Tel est pourtant le roi aimable et spirituel que l'on nous montre couché sanglant sur un lit d'agonie, torturé par d'horribles remords et disant avec terreur à sa nourrice, vieille huguenote ménagée, ajoute-t-on, par ses ordres:

—«Ah nourrice! que de sang, que de sang!»

Les amours de Charles IX et de Marie Touchet forment un contraste remarquable avec les amours de tous les rois dont nous venons de parler.

Ici point de bruit, point de faste, point de scandale. Marie Touchet n'est pas une favorite ambitieuse, c'est une maîtresse dévouée; Charles IX eut ce rare bonheur d'être aimé pour lui-même.

Marie Touchet était fille d'un bourgeois d'Orléans, Jean Touchet, lieutenant particulier au présidial d'Orléans selon les uns, apothicaire ou parfumeur selon les autres, dans tous les cas un des beaux esprits du temps, car plusieurs poëtes lui firent des dédicaces. C'est à Blois, au retour d'une chasse, que le roi, qui n'avait encore que dix-huit ou dix-neuf ans, aperçut cette charmante fille; il ne put la voir sans l'aimer.

La beauté de Marie Touchet était éblouissante, et, chose rare à cette époque, son esprit «était aussi incomparable que sa beauté;» elle avait, dit un écrivain du temps, «le visage plus rond qu'ovale. Ses yeux, trop grands peut-être, avaient une expression de douceur infinie; son nez était du dessin le plus fin; ses cheveux noirs et merveilleusement abondants; et sa bouche rose et mignonnette s'ouvrait sur des dents plus blanches que neige.»

Enfin, elle méritait de tout point l'anagramme que son amant fit plus lard de son nom: Marie Touchet, je charme tout.

Longtemps la passion du jeune roi pour la belle Marie Touchet fut un secret à la cour: Charles IX redoutait pour sa douce maîtresse la colère de Catherine de Médicis.

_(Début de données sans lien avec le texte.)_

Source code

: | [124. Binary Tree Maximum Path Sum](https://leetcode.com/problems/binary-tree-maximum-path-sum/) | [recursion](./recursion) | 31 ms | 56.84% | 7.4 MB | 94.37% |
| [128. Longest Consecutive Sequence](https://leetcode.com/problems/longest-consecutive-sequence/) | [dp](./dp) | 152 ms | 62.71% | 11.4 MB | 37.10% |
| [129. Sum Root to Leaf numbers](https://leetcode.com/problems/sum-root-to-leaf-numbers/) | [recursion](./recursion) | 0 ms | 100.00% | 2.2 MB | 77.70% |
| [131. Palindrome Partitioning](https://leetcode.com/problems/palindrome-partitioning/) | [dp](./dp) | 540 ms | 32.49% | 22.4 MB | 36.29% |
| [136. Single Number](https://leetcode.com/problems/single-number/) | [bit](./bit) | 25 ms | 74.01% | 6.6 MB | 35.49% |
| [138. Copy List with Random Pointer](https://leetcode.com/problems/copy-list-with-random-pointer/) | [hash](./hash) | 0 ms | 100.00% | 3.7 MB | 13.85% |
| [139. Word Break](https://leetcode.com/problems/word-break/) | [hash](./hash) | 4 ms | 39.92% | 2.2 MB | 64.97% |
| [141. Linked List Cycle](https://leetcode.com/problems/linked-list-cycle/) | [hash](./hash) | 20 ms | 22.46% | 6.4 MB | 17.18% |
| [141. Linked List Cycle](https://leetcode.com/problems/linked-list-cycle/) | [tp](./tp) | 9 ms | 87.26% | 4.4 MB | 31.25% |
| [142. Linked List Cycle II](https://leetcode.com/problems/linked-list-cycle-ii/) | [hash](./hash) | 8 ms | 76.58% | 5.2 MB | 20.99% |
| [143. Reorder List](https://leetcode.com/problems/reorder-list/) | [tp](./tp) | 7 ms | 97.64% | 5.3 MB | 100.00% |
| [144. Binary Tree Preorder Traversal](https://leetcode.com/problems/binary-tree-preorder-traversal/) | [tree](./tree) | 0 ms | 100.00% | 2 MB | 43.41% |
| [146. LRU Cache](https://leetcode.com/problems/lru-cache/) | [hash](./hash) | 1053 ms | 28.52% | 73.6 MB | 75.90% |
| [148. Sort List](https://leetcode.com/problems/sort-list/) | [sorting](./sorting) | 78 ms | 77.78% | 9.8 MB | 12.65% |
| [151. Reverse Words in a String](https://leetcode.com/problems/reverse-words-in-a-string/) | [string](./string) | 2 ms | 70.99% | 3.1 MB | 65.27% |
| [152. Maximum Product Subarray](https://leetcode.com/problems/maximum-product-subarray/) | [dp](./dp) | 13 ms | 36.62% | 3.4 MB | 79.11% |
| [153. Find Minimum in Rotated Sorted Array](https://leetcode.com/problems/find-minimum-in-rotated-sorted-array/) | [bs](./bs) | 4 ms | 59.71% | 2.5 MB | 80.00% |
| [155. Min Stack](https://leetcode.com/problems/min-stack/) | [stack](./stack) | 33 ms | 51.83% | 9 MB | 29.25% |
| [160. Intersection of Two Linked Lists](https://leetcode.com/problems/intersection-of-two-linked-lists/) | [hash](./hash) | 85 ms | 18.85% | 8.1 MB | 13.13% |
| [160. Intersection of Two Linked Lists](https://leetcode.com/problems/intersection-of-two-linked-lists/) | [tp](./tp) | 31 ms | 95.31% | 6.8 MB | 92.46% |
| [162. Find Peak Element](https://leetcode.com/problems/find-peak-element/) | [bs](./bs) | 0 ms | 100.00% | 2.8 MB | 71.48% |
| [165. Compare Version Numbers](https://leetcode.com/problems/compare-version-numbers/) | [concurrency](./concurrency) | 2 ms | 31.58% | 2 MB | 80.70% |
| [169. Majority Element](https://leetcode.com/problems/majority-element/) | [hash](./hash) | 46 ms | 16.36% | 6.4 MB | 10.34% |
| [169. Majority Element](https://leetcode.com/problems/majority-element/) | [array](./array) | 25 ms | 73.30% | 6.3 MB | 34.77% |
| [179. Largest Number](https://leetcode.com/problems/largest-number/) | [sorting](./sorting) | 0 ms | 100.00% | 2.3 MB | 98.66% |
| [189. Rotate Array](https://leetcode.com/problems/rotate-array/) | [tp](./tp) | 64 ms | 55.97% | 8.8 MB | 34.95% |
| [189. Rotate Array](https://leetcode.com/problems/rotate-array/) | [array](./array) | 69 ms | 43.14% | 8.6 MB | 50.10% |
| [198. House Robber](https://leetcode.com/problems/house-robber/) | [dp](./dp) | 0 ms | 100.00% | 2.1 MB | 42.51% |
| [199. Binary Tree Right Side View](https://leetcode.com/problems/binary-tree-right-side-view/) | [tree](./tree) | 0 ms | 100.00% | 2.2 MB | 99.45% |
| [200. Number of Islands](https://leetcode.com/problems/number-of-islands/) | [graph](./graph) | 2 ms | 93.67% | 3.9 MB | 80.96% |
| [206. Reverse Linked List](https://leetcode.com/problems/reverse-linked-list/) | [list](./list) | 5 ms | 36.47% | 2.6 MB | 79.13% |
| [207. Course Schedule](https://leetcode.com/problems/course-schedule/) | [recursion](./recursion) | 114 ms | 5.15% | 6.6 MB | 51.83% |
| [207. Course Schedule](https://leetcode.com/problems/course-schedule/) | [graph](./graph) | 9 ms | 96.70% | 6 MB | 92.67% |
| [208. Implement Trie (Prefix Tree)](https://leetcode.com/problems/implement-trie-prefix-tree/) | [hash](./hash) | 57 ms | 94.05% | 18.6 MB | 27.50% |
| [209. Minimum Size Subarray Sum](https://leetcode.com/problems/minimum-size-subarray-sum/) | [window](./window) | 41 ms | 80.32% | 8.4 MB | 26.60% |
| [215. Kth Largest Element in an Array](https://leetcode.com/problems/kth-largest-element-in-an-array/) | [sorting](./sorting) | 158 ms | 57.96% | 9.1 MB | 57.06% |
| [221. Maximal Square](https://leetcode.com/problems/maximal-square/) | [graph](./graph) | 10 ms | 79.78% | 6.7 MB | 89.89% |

L'ambitieuse était jalouse de tous ceux qui approchaient son fils. Toujours elle craignait de voir s'élever quelque influence qui pût contre-balancer la sienne.

Il eût été dans son caractère de donner une amie à son fils, quelque belle fille d'honneur dont elle eût été sûre; elle devait craindre une femme étrangère qui pouvait apprendre au roi qu'après tout il était le maître.

Un profond mystère entoure donc les commencements de ces amours. Charles IX n'avait qu'un seul confident. Lorsque la nuit était venue, que chacun croyait le roi enfermé dans ses appartements, il s'enveloppait d'un grand manteau sombre, rabattait un large feutre sur son visage et s'échappait par quelque porte secrète du château; seul le plus souvent, sans penser que plus d'un chef huguenot ne se fût fait aucun scrupule de s'emparer de sa personne royale.